Japanese document handling

If the text of a document is in Japanese, Watson Content Analytics performs relevant word segmentation by using morphological analysis technology that is optimized for the Japanese language.

Content analytics collections

An enhanced linguistic analysis engine called JJSA is used to analyze Japanese documents in content analytics collections. JJSA provides dependency information between words so that users can create rules to match against relations of words. JJSA ignores sentences that contain only ASCII characters. JJSA also ignore sentences that are longer than or equal to 50 characters because long English sentences have a negative effect in Japanese linguistic analysis.

Enterprise search collections

In an enterprise search collection, Watson Content Analytics performs relevant word segmentation by using morphological analysis technology that is optimized for the Japanese language.

Word decomposition: Japanese uses a large number of compound words. These words are decomposed into tokens of optimal size to achieve better search results.

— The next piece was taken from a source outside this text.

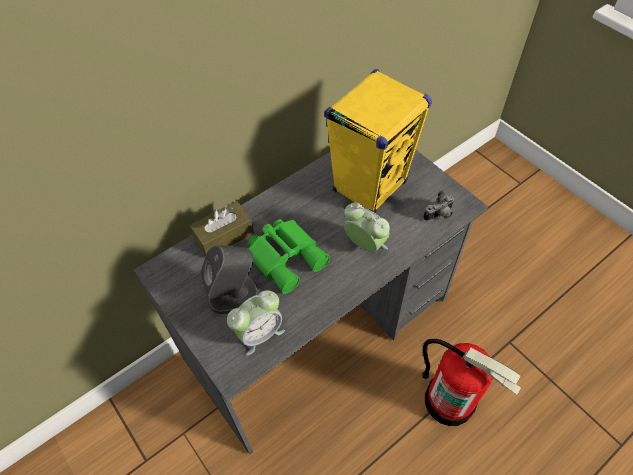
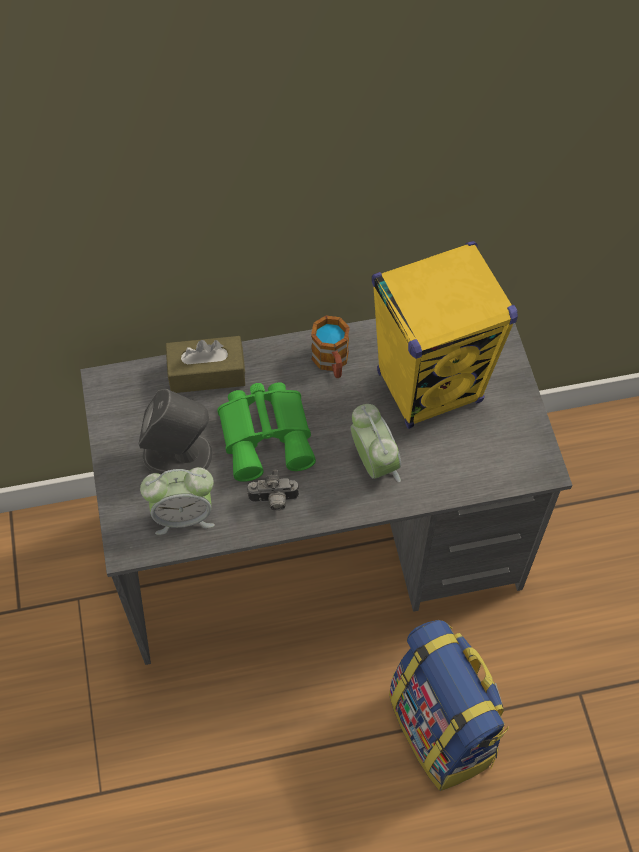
camera: 25 degrees right, 5 degrees up
(301, 197) = (332, 362): none -> mug
(439, 215) = (496, 468): camera -> camera (273, 501)
(450, 400) = (443, 728): fire extinguisher -> backpack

Inflected words and prepositions are also decomposed to improve search performance.
Orthographic variants: Watson Content Analytics uses a variant dictionary to map typical Katakana variants to their base forms (similar to a lemma) so that all documents, including those with orthographic variants of the Katakana word in the query string, are found.
The system also supports typical Okurigana variants, which are Kanji word endings that are written in Hiragana.